- Exercise instructions: Reprint all of the data below exactly as shown and skip every image.

════

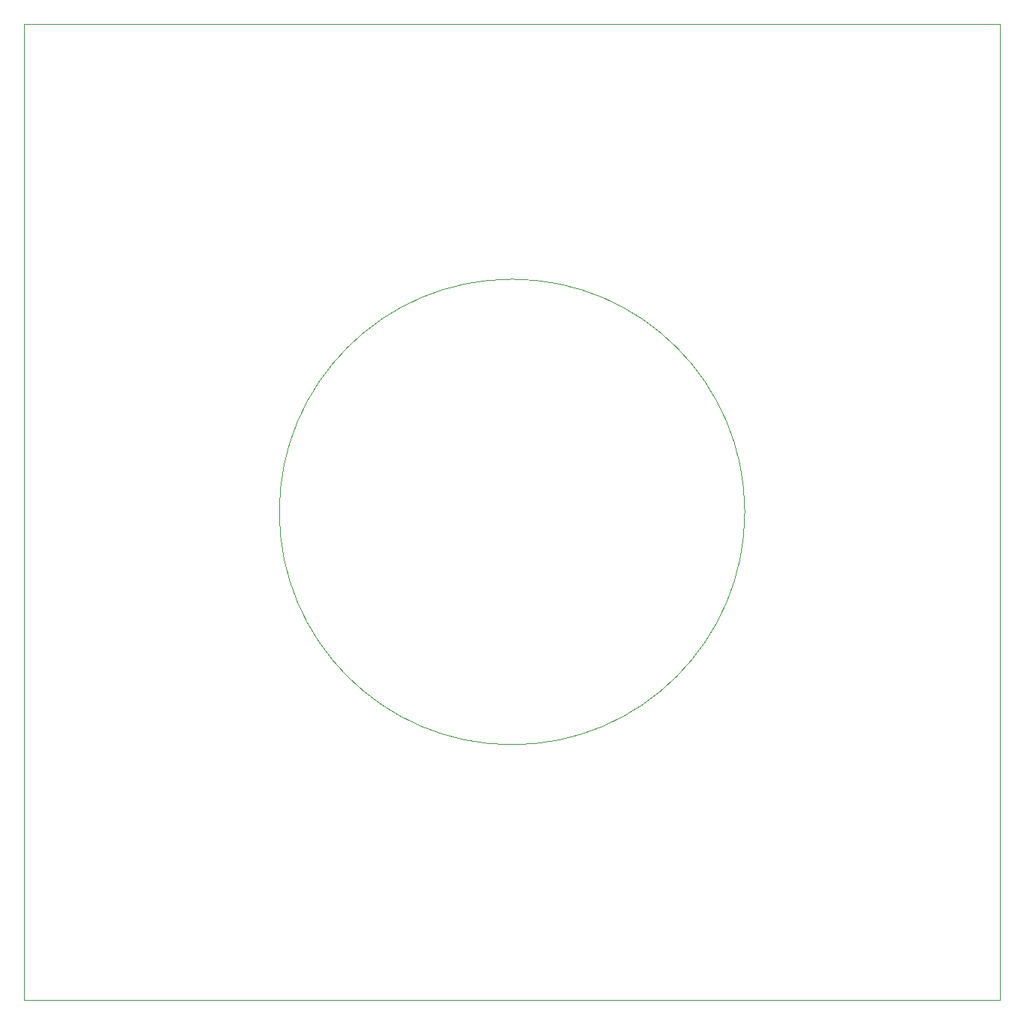
<source format=gm1>
G04*
G04 #@! TF.GenerationSoftware,Altium Limited,Altium Designer,25.8.1 (18)*
G04*
G04 Layer_Color=16711935*
%FSLAX44Y44*%
%MOMM*%
G71*
G04*
G04 #@! TF.SameCoordinates,5BCDE232-B0A3-4B63-ACBE-DE64D98267A6*
G04*
G04*
G04 #@! TF.FilePolarity,Positive*
G04*
G01*
G75*
%ADD16C,0.0010*%
%ADD17C,0.0001*%
D16*
X262500Y0D02*
G03*
X262500Y0I-262500J0D01*
G01*
D17*
X-550000Y550000D02*
X-550000Y-550000D01*
X-550000Y550000D02*
X550000D01*
X550000Y-550000D01*
X-550000D02*
X550000D01*
M02*

</source>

════

- Result of this exercise:
<source format=gm1>
G04*
G04 #@! TF.GenerationSoftware,Altium Limited,Altium Designer,25.8.1 (18)*
G04*
G04 Layer_Color=16711935*
%FSLAX44Y44*%
%MOMM*%
G71*
G04*
G04 #@! TF.SameCoordinates,5BCDE232-B0A3-4B63-ACBE-DE64D98267A6*
G04*
G04*
G04 #@! TF.FilePolarity,Positive*
G04*
G01*
G75*
%ADD16C,0.0010*%
%ADD17C,0.0001*%
D16*
X262500Y0D02*
G03*
X262500Y0I-262500J0D01*
G01*
D17*
X-550000Y550000D02*
X-550000Y-550000D01*
X-550000Y550000D02*
X550000D01*
X550000Y-550000D01*
X-550000D02*
X550000D01*
M02*

</source>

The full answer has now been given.